Overview - mySpellChecker

Grammar checking validates syntactic correctness using POS tags and rule-based analysis. It operates at Layer 2.5 in the validation pipeline, sitting between word validation and context checking. It catches errors where every word is spelled correctly but the sentence structure is wrong.

Why Grammar Checking?

Myanmar text can have:

Correct spelling but wrong particles: “သူ ကို” vs “သူ က”
Verb-modifier mismatches: Wrong causative or passive markers
Sentence structure errors: Missing required components

Grammar checking catches these errors that:

Pass syllable validation (valid syllables)
Pass word validation (valid words)
Fail syntactic rules

How It Works

POS Tagging

Text is tagged with part-of-speech labels:

text = "သူ ကျောင်း သွား သည်"
# Tags: [PRON, N, V, P_SENT]

Rule Application

Grammar rules check tag sequences:

# Rule: V should be followed by P_SENT at sentence end
pattern = r"V P_SENT$"
sequence = "N N V P_SENT"  # Valid

# Rule: Subject particle should follow N
pattern = r"N P_SUBJ"
sequence = "V P_SUBJ"  # Invalid - verb can't have subject particle

Error Generation

Invalid sequences generate grammar errors:

# Error: "V + P_SUBJ" is invalid
# Suggestion: Change P_SUBJ to appropriate particle

Grammar Rules

Particle Rules

Subject Particle (က)

# Valid: Noun + Subject particle
"သူ က" → Valid

# Invalid: Verb + Subject particle
"သွား က" → Invalid

Object Particle (ကို)

# Valid: Noun + Object particle
"စာအုပ် ကို" → Valid

# Invalid: Adjective + Object particle
"လှ ကို" → Invalid

Location Particles (မှာ, တွင်)

# Valid: Noun + Location particle
"ကျောင်း မှာ" → Valid
"မြို့ တွင်" → Valid

Verb Modifier Rules

Causative Construction

# Valid: V + causative marker
"စား စေ" → Valid (cause to eat)

# Pattern check
if followed_by(V, CAUS) and not is_compatible(V, CAUS):
    error("Verb cannot take causative marker")

Passive Construction

# Valid: V + passive marker (ခံ = undergo/receive)
"ရိုက် ခံ" → Valid (was hit)
"ဆူ ခံ" → Valid (was scolded)

Sentence Structure Rules

# Rule 1: Sentence must end with P_SENT or PUNCT
if not ends_with(sentence, [P_SENT, PUNCT, P_Q]):
    warning("Sentence may be incomplete")

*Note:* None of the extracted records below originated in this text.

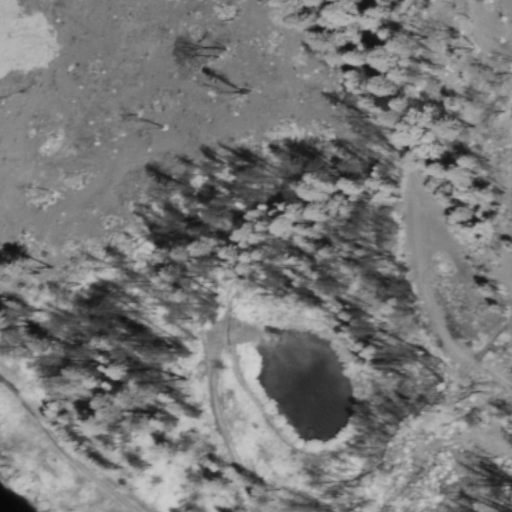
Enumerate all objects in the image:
road: (413, 211)
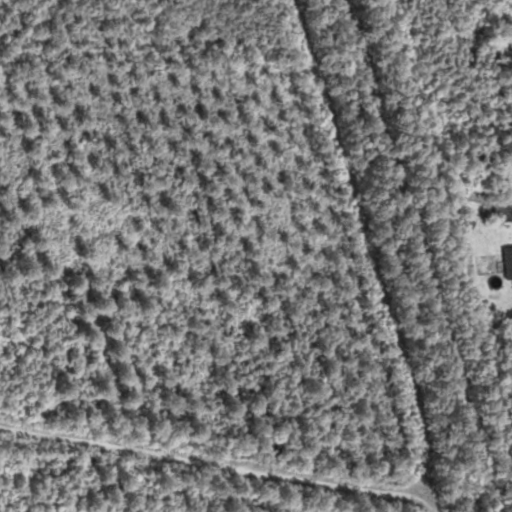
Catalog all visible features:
building: (502, 204)
building: (505, 262)
road: (140, 450)
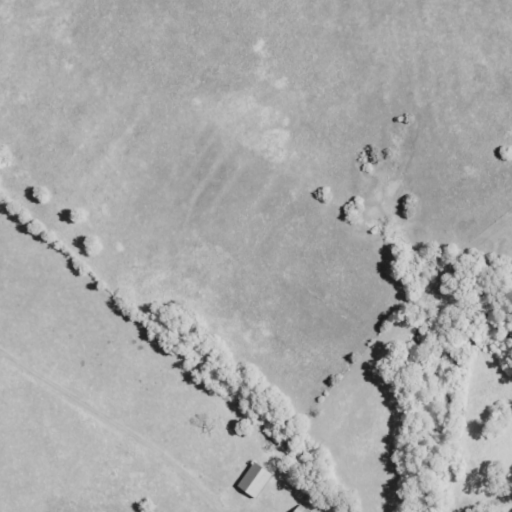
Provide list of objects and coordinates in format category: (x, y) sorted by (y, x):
building: (259, 481)
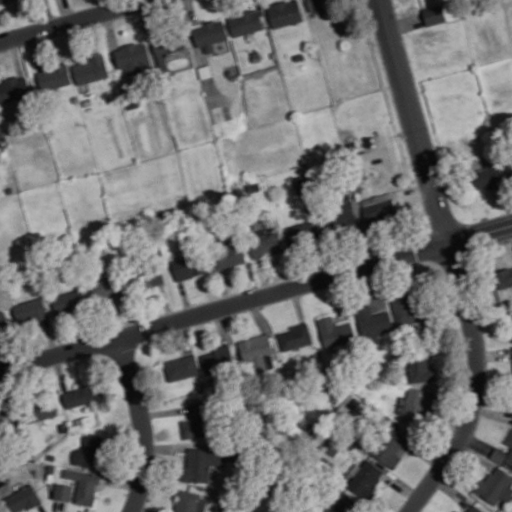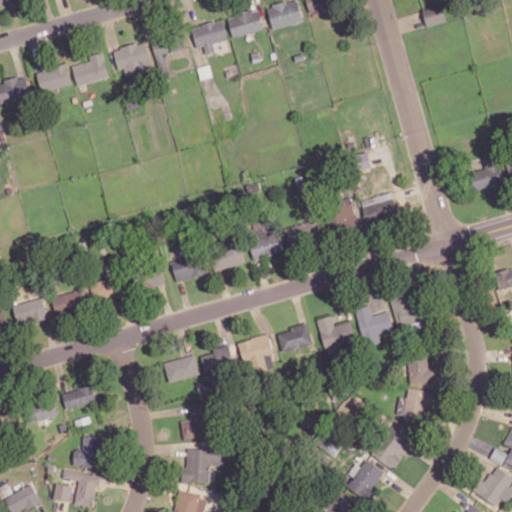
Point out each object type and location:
building: (3, 0)
building: (323, 4)
building: (285, 13)
building: (434, 15)
road: (77, 22)
building: (245, 22)
building: (209, 34)
building: (166, 50)
building: (133, 57)
building: (91, 69)
building: (53, 77)
building: (14, 88)
building: (509, 167)
building: (487, 173)
building: (378, 206)
building: (341, 212)
building: (304, 232)
building: (264, 240)
building: (227, 255)
road: (453, 262)
building: (189, 266)
building: (148, 277)
building: (504, 277)
building: (104, 288)
road: (256, 299)
building: (68, 301)
building: (30, 310)
building: (406, 310)
building: (3, 321)
building: (373, 324)
building: (510, 328)
building: (335, 332)
building: (295, 336)
building: (255, 352)
building: (218, 359)
building: (181, 367)
building: (420, 370)
building: (79, 396)
building: (414, 402)
building: (43, 408)
building: (5, 417)
building: (197, 422)
road: (144, 424)
building: (393, 445)
building: (509, 447)
building: (89, 451)
building: (498, 455)
building: (365, 477)
building: (84, 485)
building: (495, 486)
building: (5, 490)
building: (62, 491)
building: (22, 498)
building: (189, 502)
building: (475, 507)
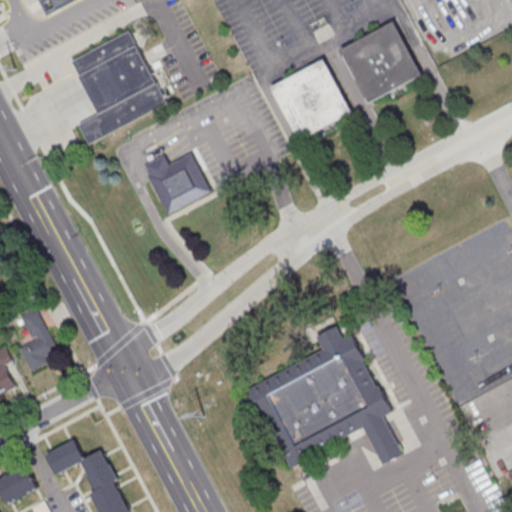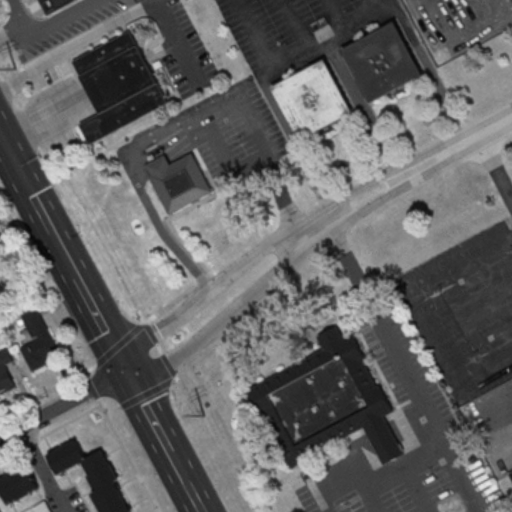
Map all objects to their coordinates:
building: (58, 2)
building: (58, 5)
road: (17, 7)
road: (4, 14)
road: (63, 19)
parking lot: (52, 23)
road: (356, 24)
road: (24, 25)
road: (112, 26)
road: (299, 54)
building: (384, 61)
building: (384, 62)
power tower: (16, 70)
road: (431, 70)
building: (119, 85)
building: (120, 85)
building: (314, 99)
road: (243, 100)
building: (314, 100)
road: (363, 106)
road: (233, 108)
road: (66, 119)
road: (181, 121)
road: (203, 123)
road: (205, 127)
road: (148, 133)
parking lot: (240, 134)
road: (293, 136)
road: (468, 140)
road: (2, 141)
road: (152, 141)
traffic signals: (4, 145)
road: (156, 147)
road: (6, 149)
road: (179, 149)
road: (224, 150)
road: (158, 163)
building: (158, 164)
road: (497, 164)
road: (140, 171)
building: (180, 180)
building: (181, 182)
road: (232, 183)
road: (281, 194)
road: (68, 196)
road: (168, 218)
road: (158, 224)
road: (307, 233)
road: (262, 250)
road: (66, 262)
road: (203, 275)
road: (277, 275)
road: (42, 287)
road: (170, 304)
road: (428, 309)
parking lot: (464, 309)
road: (151, 333)
building: (39, 343)
road: (117, 343)
road: (159, 349)
road: (168, 363)
road: (410, 370)
traffic signals: (125, 371)
building: (5, 372)
road: (175, 378)
road: (92, 388)
road: (48, 390)
road: (145, 393)
building: (327, 400)
road: (62, 403)
building: (328, 403)
road: (113, 409)
power tower: (205, 417)
road: (49, 430)
road: (162, 441)
parking lot: (415, 444)
road: (503, 448)
road: (127, 455)
road: (42, 469)
road: (384, 471)
building: (93, 474)
building: (93, 475)
building: (511, 475)
building: (17, 484)
building: (18, 485)
road: (413, 488)
road: (370, 496)
road: (317, 497)
building: (41, 508)
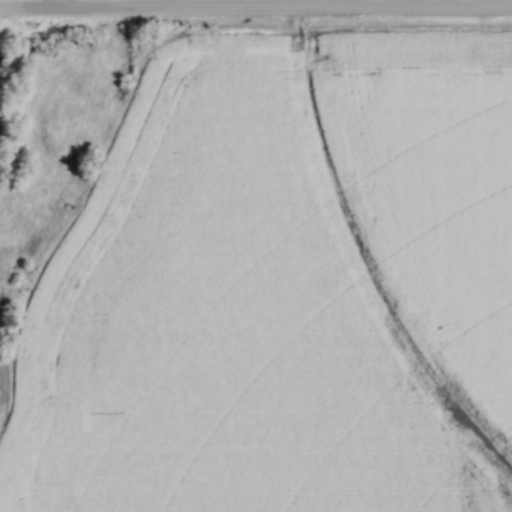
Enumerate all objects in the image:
road: (255, 11)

# Rule 3: Missing subject marker after initial noun (3+ word sentences only)
# 2-word "Noun Verb" is valid minimal SOV — rule only fires for longer sentences
if len(words) >= 3 and is_noun(words[0]) and is_verb(words[1]):
    suggest(f"{words[0]}က")  # Suggest adding subject marker

# Rule 4: Question sentences should end with P_Q
if has_question_word(sentence) and not ends_with(sentence, P_Q):
    warning("Question should end with question particle")

Configuration

Enable Grammar Checking

from myspellchecker import SpellChecker
from myspellchecker.core.config import SpellCheckerConfig, POSTaggerConfig
from myspellchecker.providers import SQLiteProvider

config = SpellCheckerConfig(
    use_rule_based_validation=True,
    pos_tagger=POSTaggerConfig(tagger_type="viterbi"),
)
provider = SQLiteProvider(database_path="path/to/dictionary.db")
checker = SpellChecker(config=config, provider=provider)

Grammar Rule Configuration

Grammar checking is configured through GrammarEngineConfig:

from myspellchecker import SpellChecker
from myspellchecker.core.config import SpellCheckerConfig
from myspellchecker.providers import SQLiteProvider

# Configure grammar checking via SpellCheckerConfig
config = SpellCheckerConfig(
    use_rule_based_validation=True,
    # Grammar engine is automatically initialized
)

provider = SQLiteProvider(database_path="path/to/dictionary.db")
checker = SpellChecker(config=config, provider=provider)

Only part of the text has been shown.